--- WHAT NEEDS TO BE DONE ---
In the records below, find the line containing "[727,428,746,437] 7.- ->". Output it and every line after it to the end, unchanged, with no pictures.

--- Revision tracking records ---

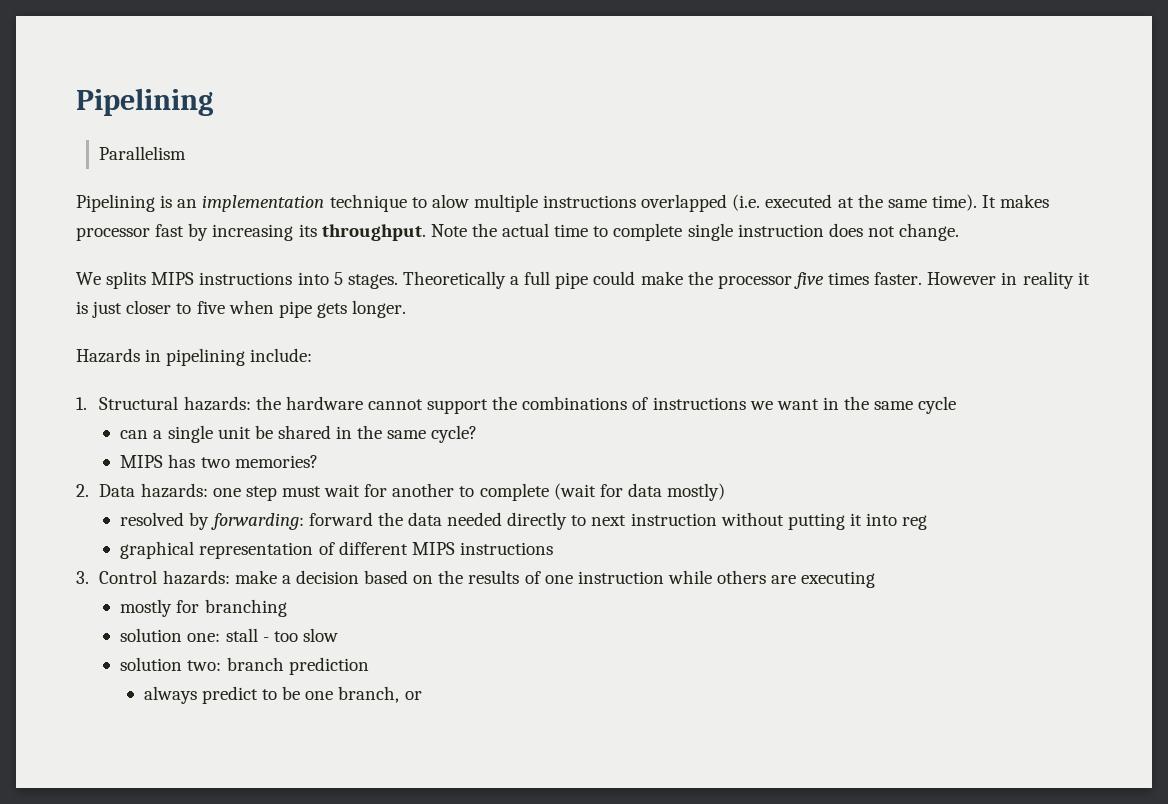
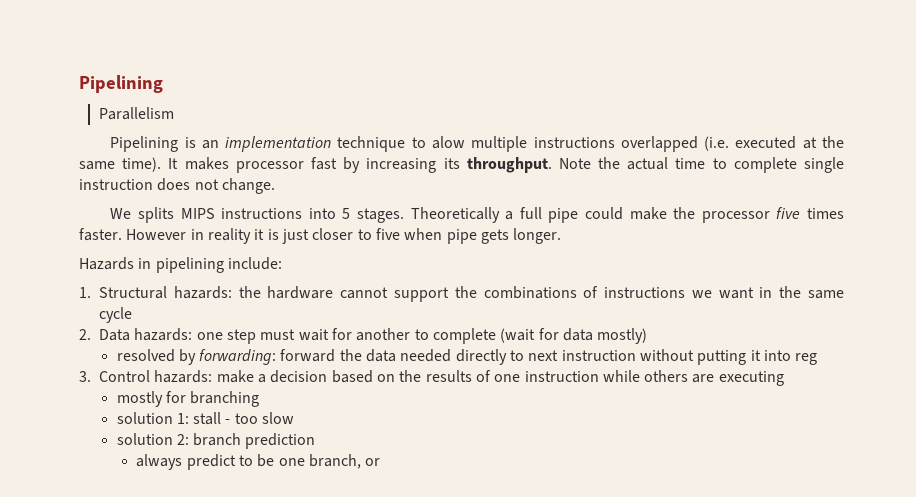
[120,425,478,443] [120,454,318,468] // can a single unit be shared in the same cycle? // MIPS has two memories? -> (132, 315) none
[120,541,553,559] // graphical representation of different MIPS instructions -> (818, 359) none
[187,633,221,642] one: -> [176,413,189,424] 1:
[187,660,222,671] two: -> [176,434,189,445] 2:

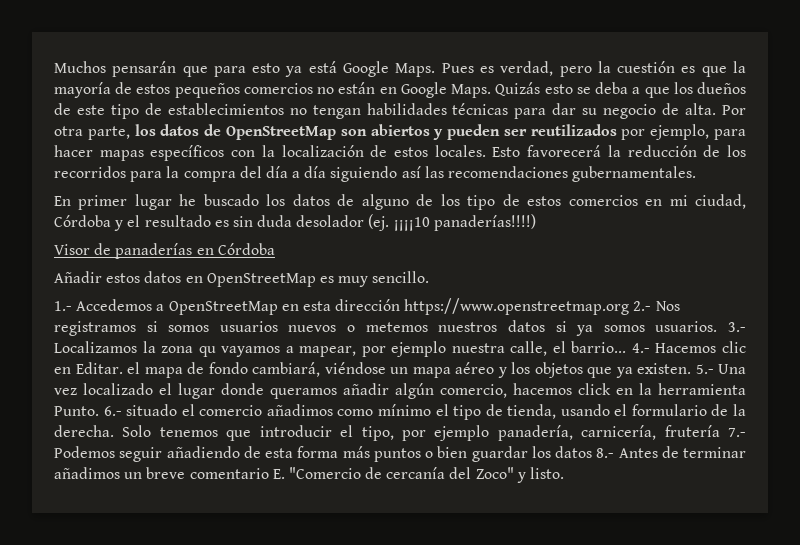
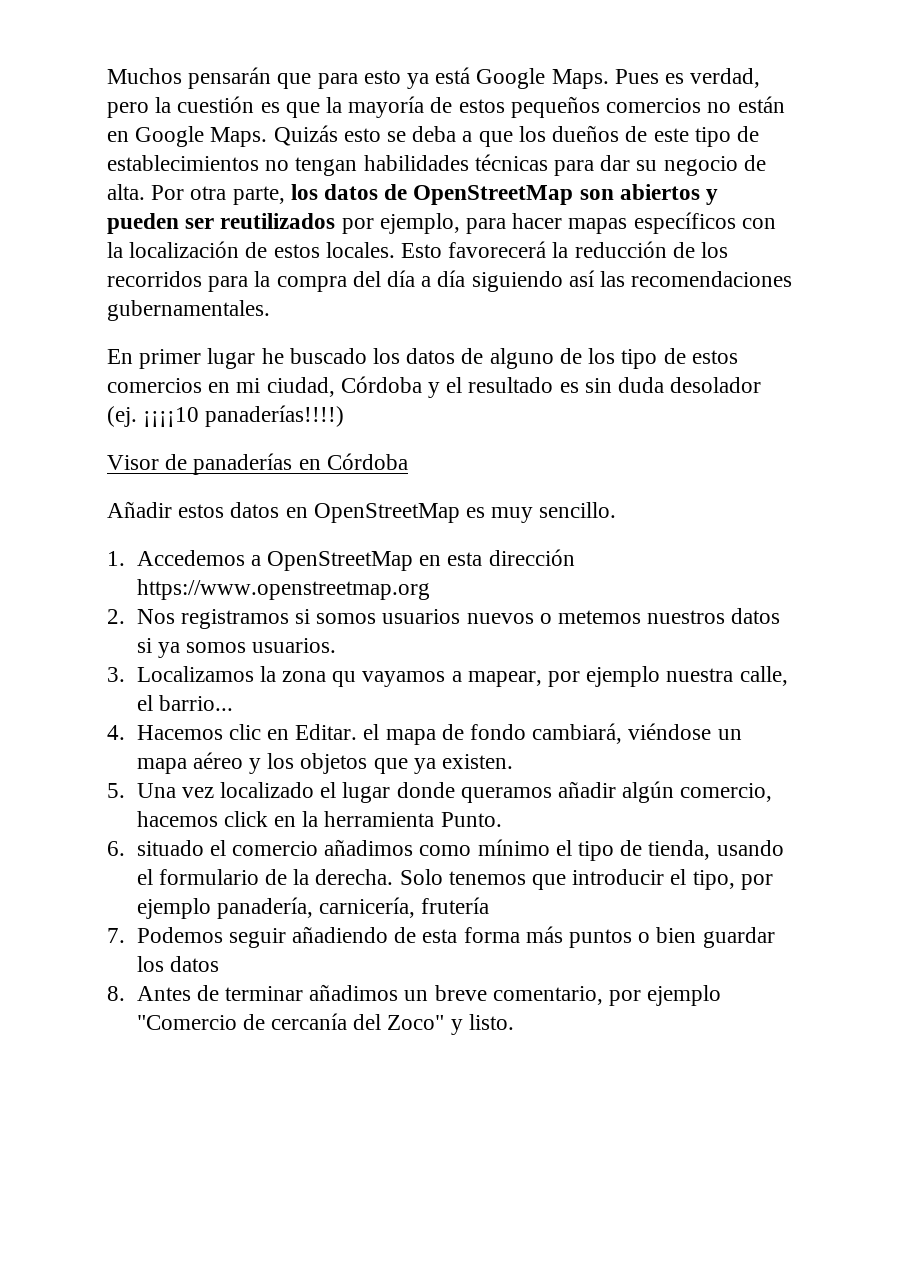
[54,301,72,311] 1.- -> [107,551,125,566] 1.
[633,301,652,311] 2.- -> [107,609,125,624] // 2.
[728,322,747,332] 3.- -> [107,667,125,682] // 3.
[631,343,650,353] 4.- -> [107,725,125,740] // 4.
[695,364,714,374] 5.- -> [107,783,125,798] // 5.
[103,406,122,416] 6.- -> [107,841,125,856] // 6.
[727,428,746,437] 7.- -> [107,928,125,943] // 7.
[596,448,615,458] 8.- -> [107,986,125,1001] // 8.
[189,468,285,479] comentario E. -> [492,985,722,1006] comentario, por ejemplo

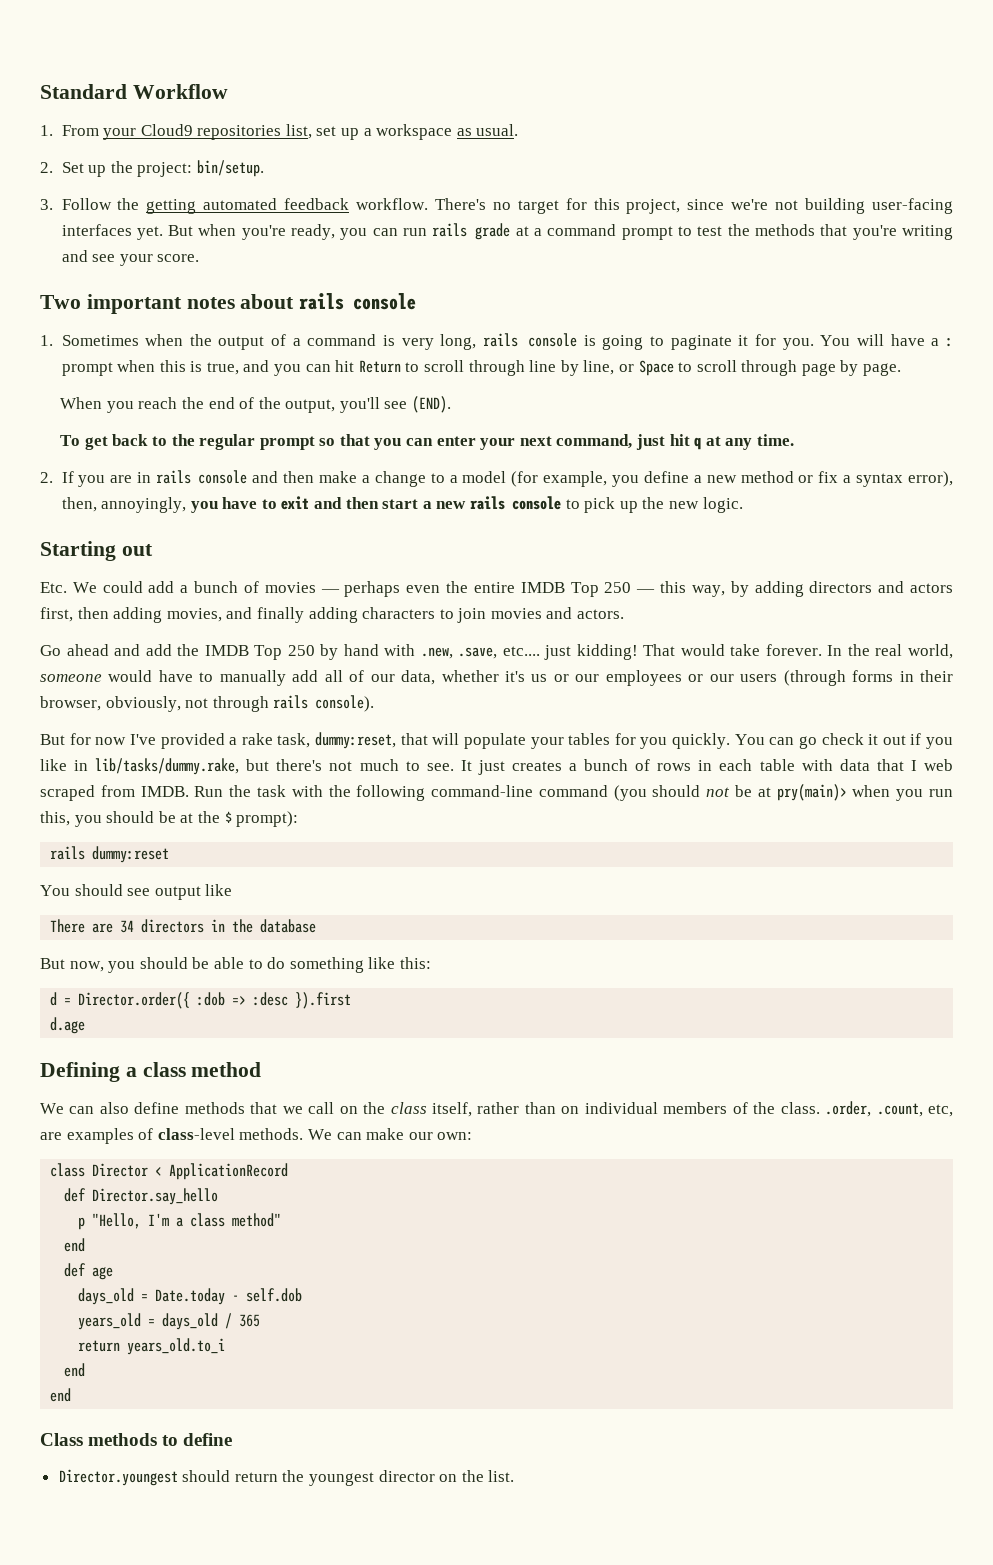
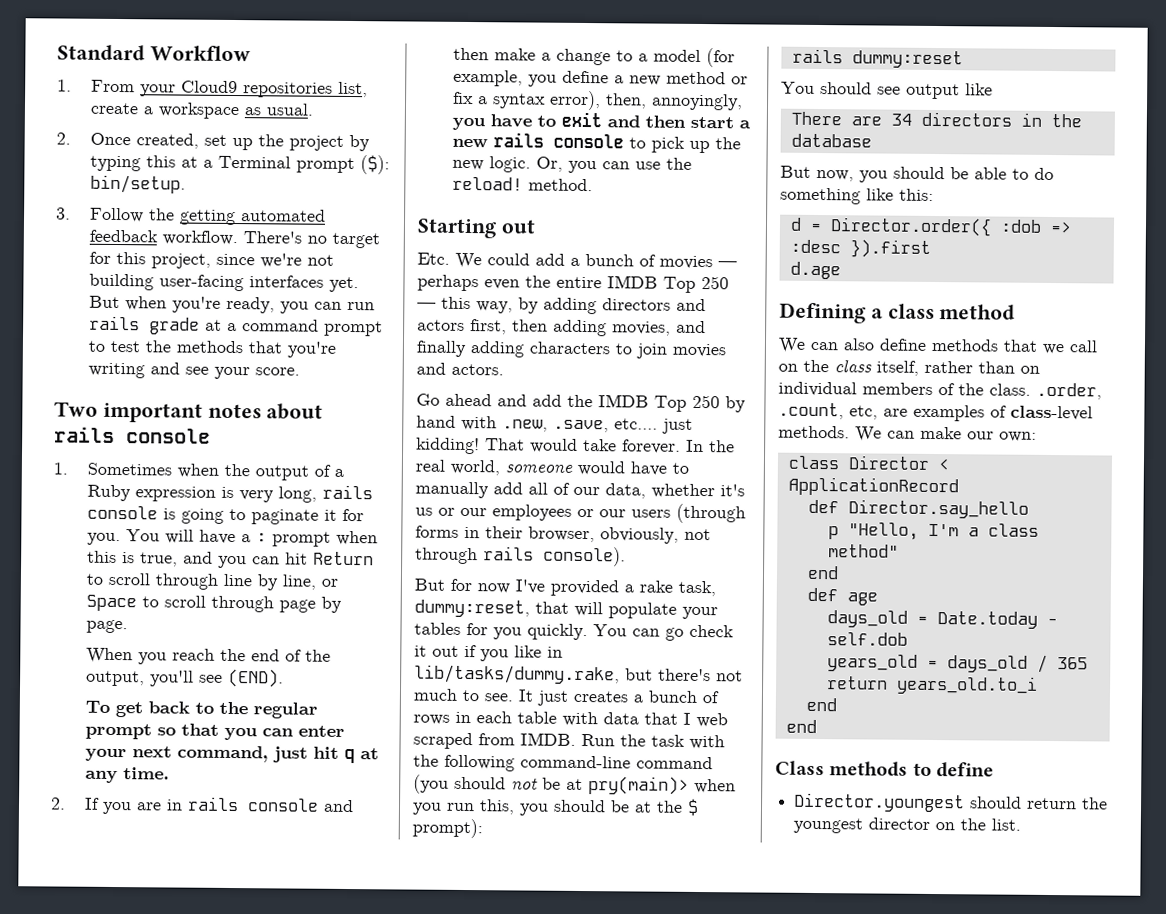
[316,126,360,140] set up -> [89,102,139,115] create
[61,161,193,177] Set up the project: -> [89,132,370,152] [89,155,390,175] Once created, set up the project by typing this at a Terminal prompt ($):
[307,334,377,346] command -> [86,484,216,502] Ruby expression
(743, 505) none -> [535,156,692,174] [451,176,593,192] Or, you can use the reload! method.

--- RESPONSE BOX ---
[727,428,746,437] 7.- -> [107,928,125,943] // 7.
[596,448,615,458] 8.- -> [107,986,125,1001] // 8.
[189,468,285,479] comentario E. -> [492,985,722,1006] comentario, por ejemplo

[316,126,360,140] set up -> [89,102,139,115] create
[61,161,193,177] Set up the project: -> [89,132,370,152] [89,155,390,175] Once created, set up the project by typing this at a Terminal prompt ($):
[307,334,377,346] command -> [86,484,216,502] Ruby expression
(743, 505) none -> [535,156,692,174] [451,176,593,192] Or, you can use the reload! method.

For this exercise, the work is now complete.